Франциск закатил глаза. Антони Дюпарт служил придворным канцлером. Купеческий сын из Оверни, он благодаря уму и искусным интригам дослужился до кардинала и главы королевского сыска. И хотя Франциск терпеть не мог этого жирного, толстощекого льстеца, он вынужден был признать, что Дюпарт приносил ему неоценимую пользу.
– Старый добрый Антони, – вздохнул король. – Что же там такого сверхважного, что непременно нужно отрывать меня от охоты?
– Гонец не стал ничего говорить. Новость предназначена только королю. Он назвал лишь одно имя: Фридерик. Сказал, что вы поймете.
– Фридерик? – Франциск мгновенно изменился в лице. – Он действительно сказал «Фридерик»? – Король отбросил нож и вытер окровавленные руки о штаны. – Пусть незамедлительно пройдет ко мне. Остальные, покиньте поляну, allez vite[8]!
– Но, Ваше величество, мы не знаем этого человека. Что, если…
– Я сказал, немедленно покиньте поляну. Можете держать наготове арбалеты, но мне не нужны лишние уши. Понятно?
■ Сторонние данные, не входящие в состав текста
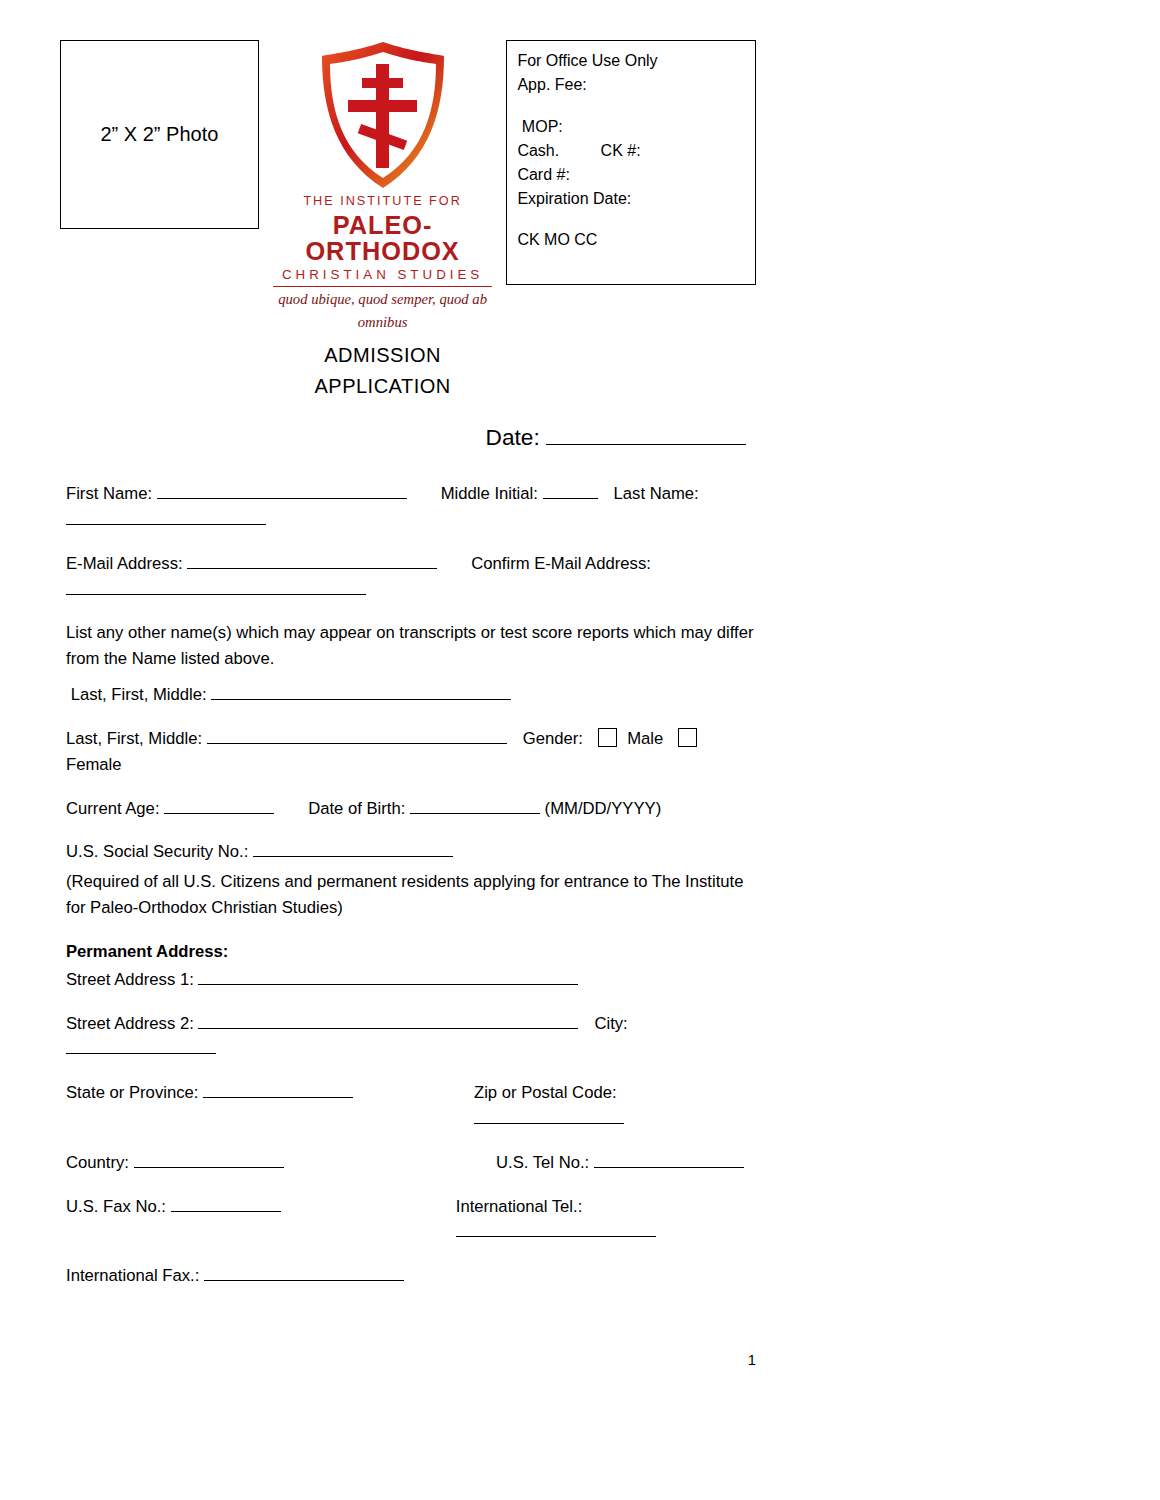2” X 2” Photo
THE INSTITUTE FOR PALEO-ORTHODOX CHRISTIAN STUDIES
quod ubique, quod semper, quod ab omnibus
ADMISSION APPLICATION
For Office Use Only
App. Fee:
MOP:
Cash. CK #:
Card #:
Expiration Date:
CK MO CC
Date:
First Name: Middle Initial: Last Name:
E-Mail Address: Confirm E-Mail Address:
List any other name(s) which may appear on transcripts or test score reports which may differ from the Name listed above.
Last, First, Middle:
Last, First, Middle: Gender: Male Female
Current Age: Date of Birth: (MM/DD/YYYY)
U.S. Social Security No.:
(Required of all U.S. Citizens and permanent residents applying for entrance to The Institute for Paleo-Orthodox Christian Studies)
Permanent Address:
Street Address 1:
Street Address 2: City:
State or Province:
Zip or Postal Code:
Country:
U.S. Tel No.:
U.S. Fax No.:
International Tel.:
International Fax.:
1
Ги де Монтень согнулся в поклоне, после чего удалился. При этом знаком велел остальным рыцарям последовать его примеру. Гонец между тем слез с коня и, без конца кланяясь, подошел к Его величеству.
– Говорят, ты принес вести от Фридерика? – начал Франциск без околичностей.
Гонец кивнул.
– Меня отправил Дюпарт. Мне велено передать, что наш агент добрался наконец до места. Как только он что-нибудь найдет, то немедленно даст знать.
Губы короля растянулись в улыбке.
– Это хорошо. Даже очень хорошо… – Франциск облегченно вздохнул. – Значит, за старинной легендой действительно что-то есть?
– Наш человек навел справки и осмотрел несколько архивов. История действительно может оказаться правдивой.
Франциск запрокинул голову и вдохнул ароматы леса, к которым примешивался запах крови.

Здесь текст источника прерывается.